• What needs to be done:
Answer these questions from the article on the failed SCAD/Soi Dog Foundation merger:
1. On what date did Annelize Booysen announce that the two groups would not merge?
2. When does SCAD plan to vacate its center at Sukhumvit?
3. How many sterilizations does John Dalley expect the Prevent Unwanted Puppies program to accomplish on Phuket over the next two years?

• Excerpt:

SCAD/Soi Dog Foundation merger falls through
From ANIMAL PEOPLE, June 2012:
SCAD/Soi Dog Foundation merger falls through
BANGKOK— -Soi Cat & Dog Rescue, of Bangkok, and the Soi Dog Foundation, of Phuket, will not merge after all, SCAD advisory committee chair Annelize Booysen announced on May 19, 2012. The two leading expatriate-founded humane societies in Thailand had jointly announced a merger on February 28, 2012.
“Despite the announcement,” Booysen said, “we have not been able to successfully conclude our merger. The Soi Dog Foundation will proceed with their expansion plans in Bangkok without SCAD and we wish them all the best. This development has forced us to take a very long and hard look at SCAD,” Booysen continued, describing SCAD as “an overstretched team with overstretched finances.”
With no other prospect of a bailout in sight, “We had to make the extremely difficult but inevitable decision that the time has come for SCAD to close,” Booysen said. “We will be winding down our operations over the next two months. We plan to vacate our center at Sukhumvit at the end of June, and then wrap up at Bang Bo towards the end of July. Our first priority is to find suitable homes for all the animals in our care. We are making very good progress,” Booysen concluded.
Soi Dog Foundation director John Dalley told ANIMAL PEOPLE that he and Booysen had drafted a mutually accepted memorandum of understanding to govern the proposed merger, but the SCAD board scuttled it by trying to retain control of funding and the donor list, and by seeking to have the Soi Dog Foundation purchase used veterinary equipment from SCAD which Dalley considered not worth buying.
Instead, Dalley said, Soi Dog Foundation will take over the location and equipment of Treat with Responsibility and Empathy all Animals in Thailand, opened in 2011 by Soi Dog Foundation founder Margot Park, who left SDF in 2005.
“Our Bangkok general manager is currently running mobile clinics with private vets and Thai volunteers,” Dalley said. “Our aim is to have SDF Bangkok as a very much Thai-managed-and-run operation. We are currently advertising for two additional vets to be trained on Phuket and then transferred to Bangkok. This will make six vets in total employed by the Soi Dog Foundation,” which “will focus entirely on sterilization and treatment,” Dalley pledged. “No shelter will be built.”
Dalley was optimistic that a Prevent Unwanted Puppies program on Phuket, partially funded by the British charity Dogs Trust, will accomplish 20,000 sterilizations on Phuket over the next two years. “This will, I believe, see Phuket under control and enable us to focus more on Bangkok where the problem is massive,” Dalley said.

• Extracted material:
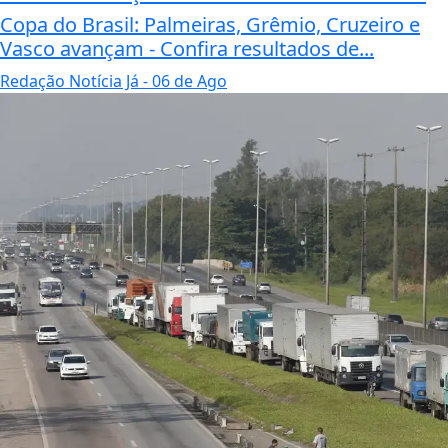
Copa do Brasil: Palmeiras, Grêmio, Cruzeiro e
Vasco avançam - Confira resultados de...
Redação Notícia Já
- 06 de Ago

...

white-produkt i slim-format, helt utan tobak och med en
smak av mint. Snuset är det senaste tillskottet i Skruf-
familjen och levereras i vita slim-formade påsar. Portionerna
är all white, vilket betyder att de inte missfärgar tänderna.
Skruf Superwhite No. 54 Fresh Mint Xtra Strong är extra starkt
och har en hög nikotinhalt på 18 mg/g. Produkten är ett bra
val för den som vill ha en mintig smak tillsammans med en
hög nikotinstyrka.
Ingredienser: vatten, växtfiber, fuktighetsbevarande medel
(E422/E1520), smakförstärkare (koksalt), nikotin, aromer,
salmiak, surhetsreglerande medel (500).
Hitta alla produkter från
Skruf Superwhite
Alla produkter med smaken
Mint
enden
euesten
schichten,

---

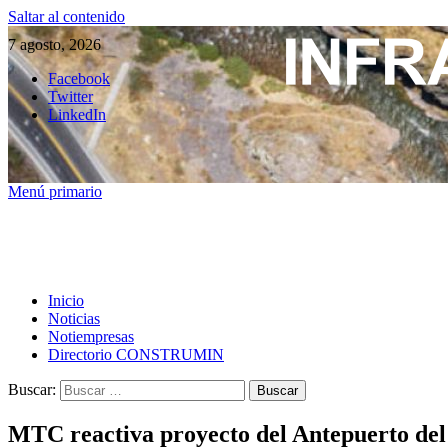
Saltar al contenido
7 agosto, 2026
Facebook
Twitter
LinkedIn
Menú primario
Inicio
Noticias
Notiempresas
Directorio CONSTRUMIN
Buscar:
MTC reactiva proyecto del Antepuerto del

• Reply:
1. May 19, 2012
2. At the end of June
3. 20,000